Identity Mappings

[Geoffrey Hinton]

The potential advantage of using "encoder" networks is that the code in the
middle can be developed without any supervision.

If the output and hidden units are non-linear, the codes do NOT just span the
same subspace as the principal components.  The difference between a linear
approach like principal components and a non-linear approach is especially
significant if there is more than one hidden layer.

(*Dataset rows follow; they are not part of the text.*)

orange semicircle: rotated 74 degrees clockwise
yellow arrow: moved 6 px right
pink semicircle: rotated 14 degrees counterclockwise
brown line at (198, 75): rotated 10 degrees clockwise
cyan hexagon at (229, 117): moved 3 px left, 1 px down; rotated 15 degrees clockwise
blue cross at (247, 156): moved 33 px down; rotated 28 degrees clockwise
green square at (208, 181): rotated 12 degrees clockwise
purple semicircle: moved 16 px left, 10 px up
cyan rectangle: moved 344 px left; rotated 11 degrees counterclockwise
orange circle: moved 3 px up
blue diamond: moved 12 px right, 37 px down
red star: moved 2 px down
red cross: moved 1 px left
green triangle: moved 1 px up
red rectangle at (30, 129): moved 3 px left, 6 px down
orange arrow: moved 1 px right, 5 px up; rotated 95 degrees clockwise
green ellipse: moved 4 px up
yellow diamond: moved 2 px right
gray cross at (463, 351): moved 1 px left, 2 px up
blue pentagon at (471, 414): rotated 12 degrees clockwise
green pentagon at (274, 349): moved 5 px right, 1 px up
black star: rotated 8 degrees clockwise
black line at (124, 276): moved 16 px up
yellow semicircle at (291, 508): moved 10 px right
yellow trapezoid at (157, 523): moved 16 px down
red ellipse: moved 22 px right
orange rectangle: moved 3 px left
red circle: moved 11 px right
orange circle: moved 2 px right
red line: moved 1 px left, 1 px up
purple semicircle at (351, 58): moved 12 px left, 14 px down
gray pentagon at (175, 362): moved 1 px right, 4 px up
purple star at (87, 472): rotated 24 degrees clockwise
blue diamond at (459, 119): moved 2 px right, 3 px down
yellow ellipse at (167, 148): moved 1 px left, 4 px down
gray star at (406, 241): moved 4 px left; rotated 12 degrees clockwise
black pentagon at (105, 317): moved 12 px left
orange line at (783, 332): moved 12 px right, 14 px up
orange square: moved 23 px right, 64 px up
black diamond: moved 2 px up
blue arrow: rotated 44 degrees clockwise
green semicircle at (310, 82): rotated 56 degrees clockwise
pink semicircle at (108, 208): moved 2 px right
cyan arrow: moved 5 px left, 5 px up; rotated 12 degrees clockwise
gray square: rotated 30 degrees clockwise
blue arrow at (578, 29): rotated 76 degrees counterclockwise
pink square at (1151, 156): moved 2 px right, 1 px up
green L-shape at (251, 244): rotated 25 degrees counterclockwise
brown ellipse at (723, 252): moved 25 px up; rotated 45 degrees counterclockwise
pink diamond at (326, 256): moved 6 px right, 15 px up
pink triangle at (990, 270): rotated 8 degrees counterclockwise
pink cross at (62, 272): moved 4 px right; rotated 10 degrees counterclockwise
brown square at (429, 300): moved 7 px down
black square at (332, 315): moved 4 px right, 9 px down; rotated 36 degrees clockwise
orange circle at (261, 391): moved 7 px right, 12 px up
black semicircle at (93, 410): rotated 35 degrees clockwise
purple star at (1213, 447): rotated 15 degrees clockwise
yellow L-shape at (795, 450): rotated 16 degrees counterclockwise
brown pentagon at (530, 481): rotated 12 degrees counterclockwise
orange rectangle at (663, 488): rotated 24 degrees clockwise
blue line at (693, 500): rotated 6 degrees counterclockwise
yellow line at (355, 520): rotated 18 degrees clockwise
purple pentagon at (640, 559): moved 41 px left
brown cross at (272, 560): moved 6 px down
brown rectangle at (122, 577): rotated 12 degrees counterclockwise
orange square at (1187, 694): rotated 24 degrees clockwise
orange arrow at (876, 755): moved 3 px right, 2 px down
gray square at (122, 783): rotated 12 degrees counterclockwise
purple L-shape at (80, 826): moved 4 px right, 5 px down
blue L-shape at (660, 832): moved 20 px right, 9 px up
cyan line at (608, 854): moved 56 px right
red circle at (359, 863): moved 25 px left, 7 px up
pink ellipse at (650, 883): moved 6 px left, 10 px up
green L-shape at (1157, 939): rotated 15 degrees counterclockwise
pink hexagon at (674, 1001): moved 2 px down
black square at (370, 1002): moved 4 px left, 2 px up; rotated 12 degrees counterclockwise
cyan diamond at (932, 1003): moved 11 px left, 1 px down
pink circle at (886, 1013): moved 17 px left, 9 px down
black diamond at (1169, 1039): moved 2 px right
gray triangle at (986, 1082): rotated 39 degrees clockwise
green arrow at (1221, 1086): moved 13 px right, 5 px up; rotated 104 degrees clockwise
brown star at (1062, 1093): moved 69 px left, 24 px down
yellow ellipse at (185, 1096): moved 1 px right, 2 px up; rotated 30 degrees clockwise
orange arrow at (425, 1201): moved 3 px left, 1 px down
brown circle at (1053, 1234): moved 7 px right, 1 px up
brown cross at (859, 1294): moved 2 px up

If the codes from several encoder networks are then used as the input vector
for a "higher level" network, one can get a multilayer, modular, unsupervised
learning procedure that should scale up better to really large problems.
Ballard (AAAI proceedings, 1987) has investigated this approach for a simple
problem and has introduced the interesting idea that as the learning proceeds,
the central code of each encoder module should give greater weight to the
error feedback coming from higher level modules that use this code as input
and less weight to the error feedback coming from the output of the code's own
module.

However, to the best of my knowledge, nobody has yet shown that it really
works well for a hard task.  One problem, pointed out by Steve Nowlan, is that
the codes formed in a bottleneck tend to "encrypt" the information in a
compact form that is not necessarily helpful for further processing.  It may
be worth exploring encoders in nets with many hidden layers that are given
inputs from real domains, but my own current view is that to achieve modular
unsupervised learning we probably need to optimize some other function which
does not simply ensure good reconstruction of the input vector.

Geoff Hinton